> _Given passage_:
---

Hypothesis

We propose that the combined stress of ocean acidification (OA) and elevated temperature impairs Ca²⁺‑ATPase function in coral calicoblastic cells, reducing intracellular Ca²⁺ buffering capacity. This deficit triggers a compensatory increase in heterotrophic feeding on particulate organic matter (POM) to fuel Ca²⁺‑binding proteins (e.g., calmodulin) that mitigate acidification‑induced calcification decline. The heightened heterotrophic flux selects for specific bacterial taxa capable of hydrolyzing complex POM (e.g., chitin‑degrading Flavobacteria), which in turn supply the host with usable nutrients and reinforce the feedback loop. When the microbiome cannot reorganize to support sufficient heterotrophic processing, calcification collapses.

Mechanistic Basis

OA directly disrupts Ca²⁺ homeostasis by lowering aragonite saturation and inhibiting Ca²⁺‑ATPase activity【https://pmc.ncbi.nlm.nih.gov/articles/PMC12167964/】. Thermal stress exacerbates this by increasing metabolic demand and promoting microbiome functional reorganization, marked by rises in rare taxa and alpha/beta diversity【https://www.frontiersin.org/journals/marine-science/articles/10.3389/fmars.2025.1635356/full】. Corals already exhibit seasonal trophic plasticity, shifting toward heterotrophy under stress【https://academic.oup.com/ismecommun/article/5/1/ycae162/8078337】. We argue that this plasticity is not merely a passive response but an active, microbiome‑mediated strategy to sustain Ca²⁺‑dependent calcification when ion transporters are compromised. Core microbiome members may provide stability, while transient heterotroph‑associated bacteria supply enzymatic capacity to extract calcium‑rich compounds from POM, thereby indirectly supporting the calcifying machinery.

Testable Predictions

1. Under OA + heat conditions, corals with experimentally enhanced heterotrophic feeding rates will maintain higher calcification rates than unfed controls, whereas feeding enhancement will have little effect under OA or heat alone.
2. Blocking heterotrophic uptake (e.g., using size‑exclusion filters) will accelerate calcification decline specifically in the OA + heat treatment, not in single‑stressor treatments.

---

> _Task item 1_:
In the coral calcification passage, which bacteria are named as an example of taxa that can hydrolyze complex POM?
> _Task item 2_:
Extend the coral calcification passage from the point where it stops.
The material comes from a separate source, unrelated to the passage on coral calcification.

> _Data excerpt_:
---

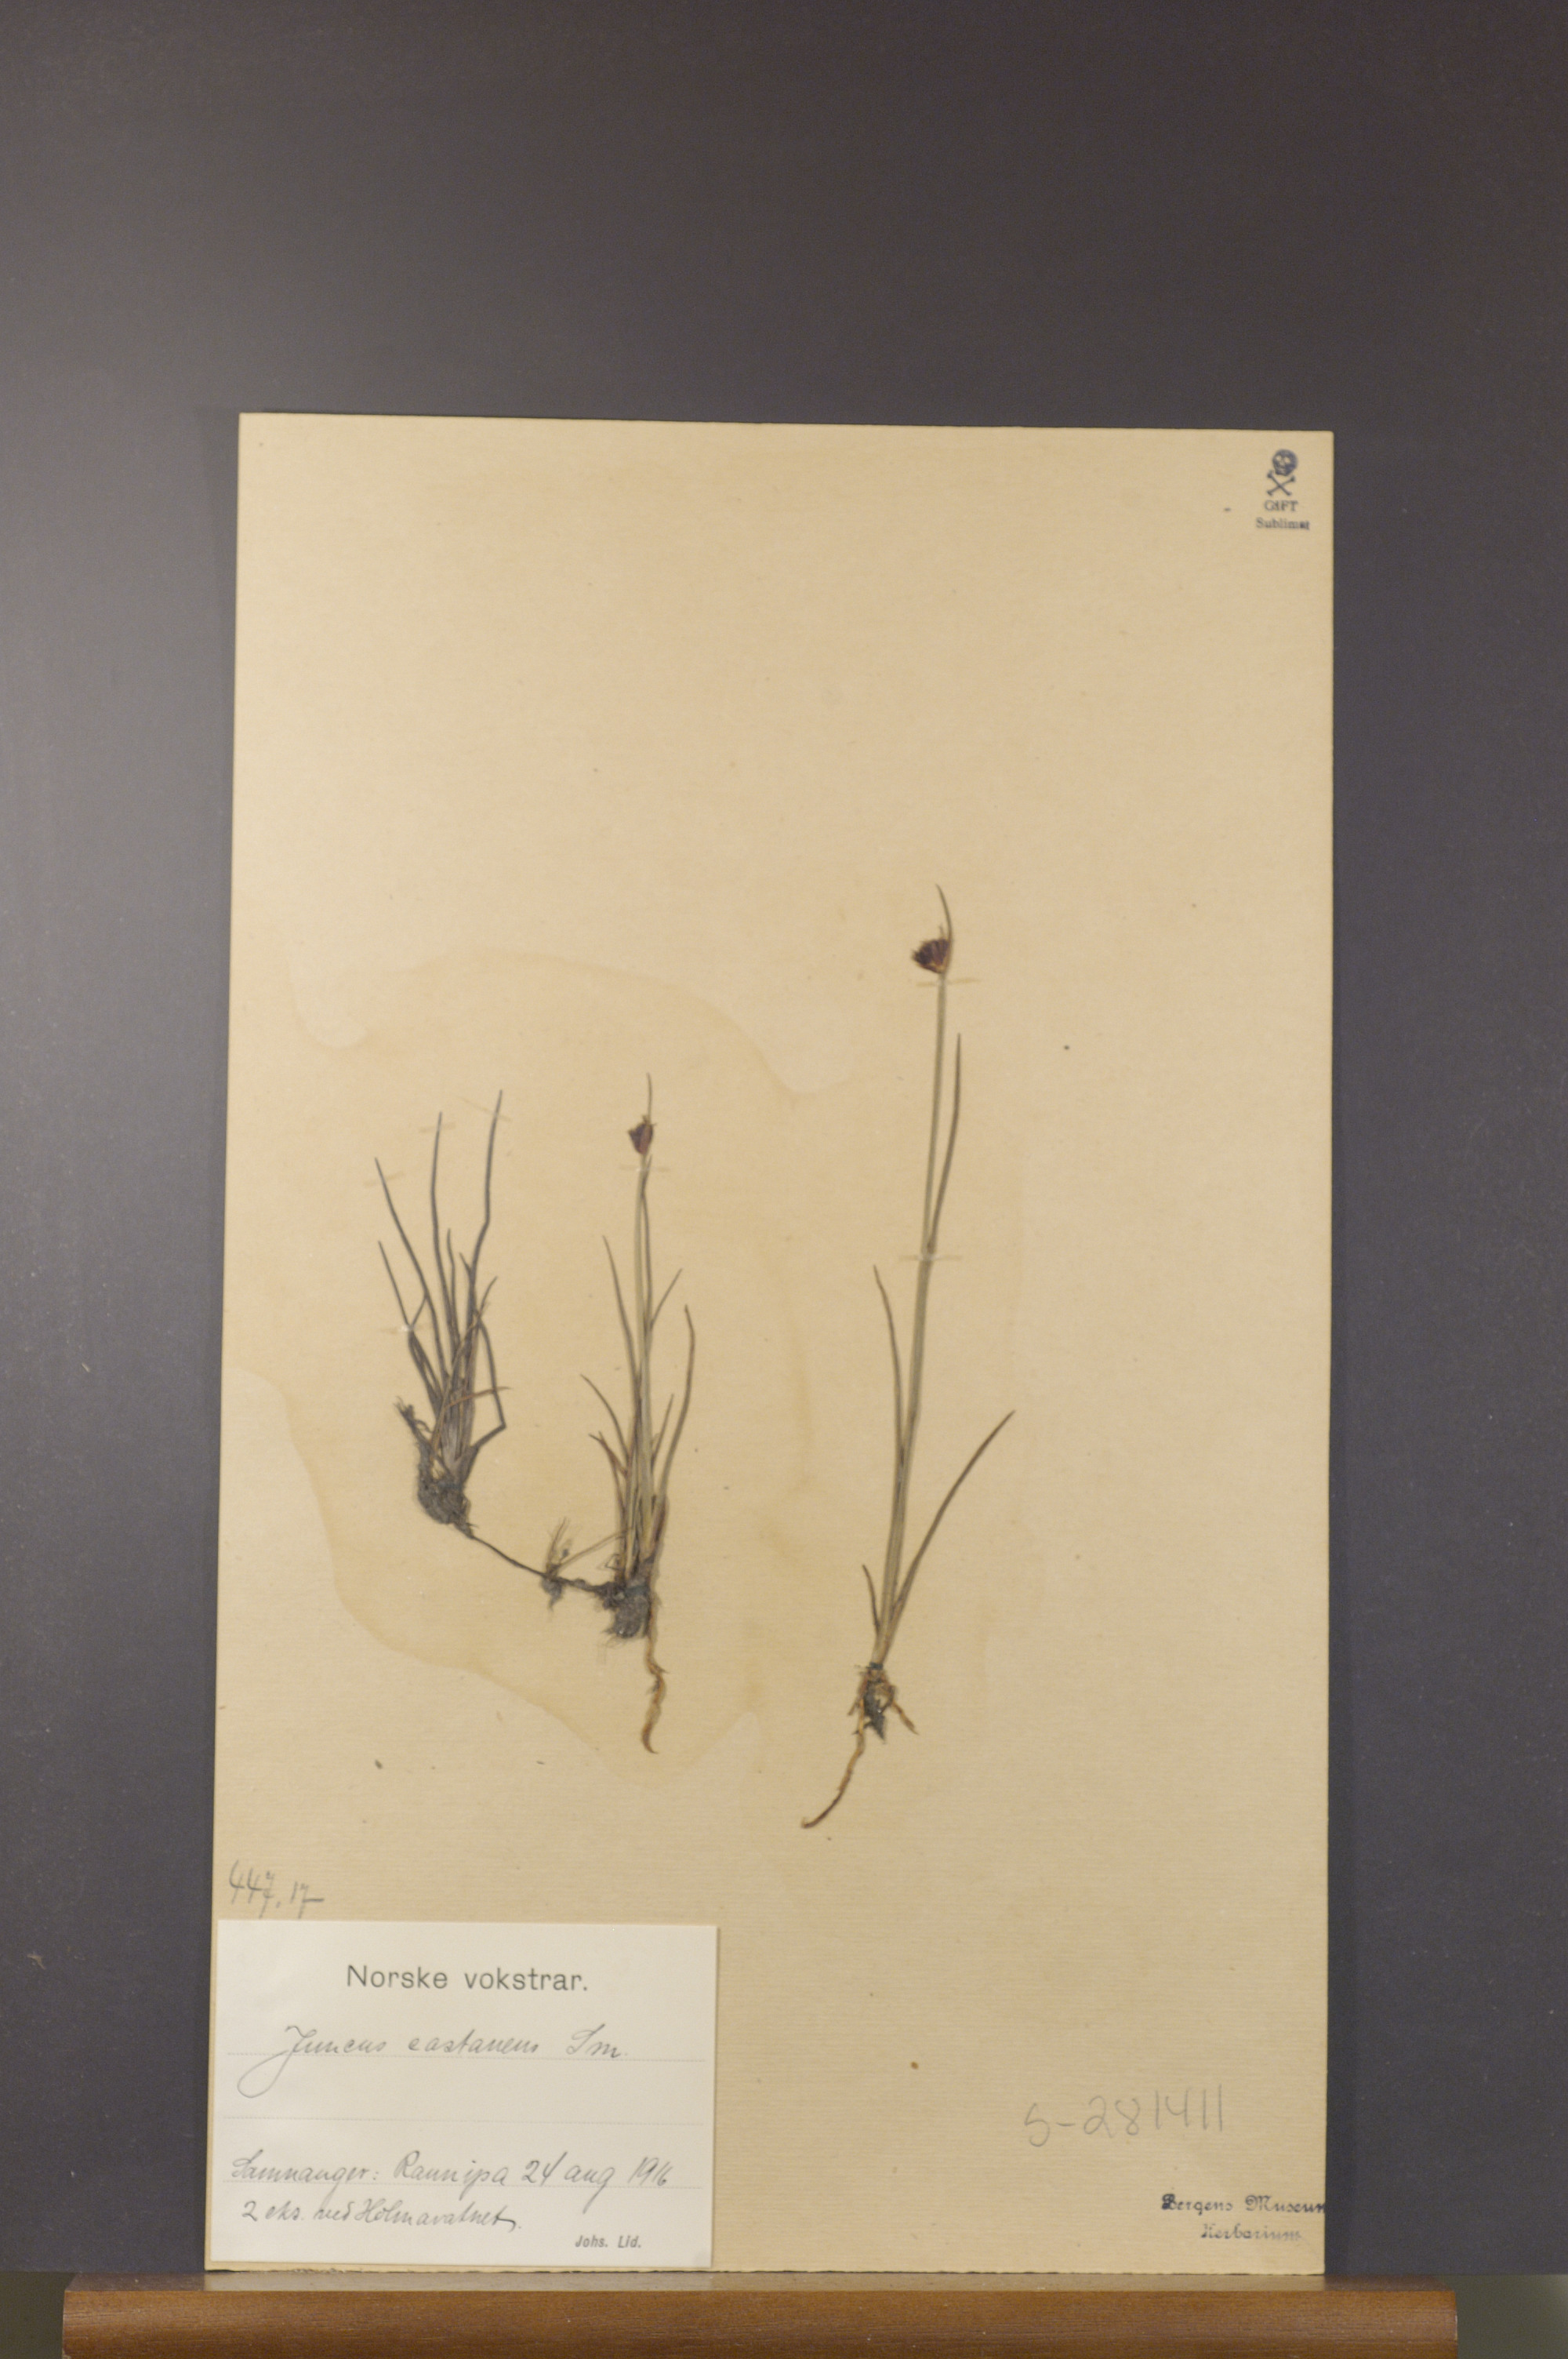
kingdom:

---

> _Result 1_:
Chitin-degrading Flavobacteria.

> _Result 2_:
3. Metagenomic sequencing will reveal a consistent enrichment of bacterial families possessing extracellular enzyme genes (e.g., chitinases, proteases) in corals that preserve calcification under OA + heat.
4. Pharmacological inhibition of calmodulin or other Ca²⁺‑binding proteins will abolish the protective effect of heterotrophic feeding on calcification, even when feeding rates are high.

Experimental Approach

• Maintain nubbins of a model coral (e.g., Acropora spp.) in factorial aquaria: control, OA (pH 7.8), heat (+2 °C), and OA + heat.
• Within each condition, manipulate heterotrophic access: (a) open flow (natural particulate supply), (b) filtered flow (0.2 µm to remove POM), (c) supplemented POM (addition of isotopically labeled Artemia nauplii).
• Measure calcification buoyant weight, Ca²⁺‑ATPase expression (qPCR), heterotrophic feeding rates (stable isotope tracing of ¹³C‑POM into coral tissue), and microbiome composition (16S rRNA gene sequencing, metagenomics for enzyme genes).
• Apply calmodulin inhibitor (W‑7) in a subset to test dependency on Ca²⁺‑binding proteins.
• Statistical analysis via mixed‑effects models to test interaction effects of stressors, feeding treatment, and microbial shifts on calcification.

If predictions hold, the hypothesis establishes a mechanistic link between ion transporter dysfunction, heterotrophic plasticity, and microbiome-mediated nutrient recycling as a determinant of coral resilience under multi‑stressor scenarios. Failure to observe the predicted interactions would falsify the proposed feedback, indicating that other pathways dominate the coral response to OA and heat.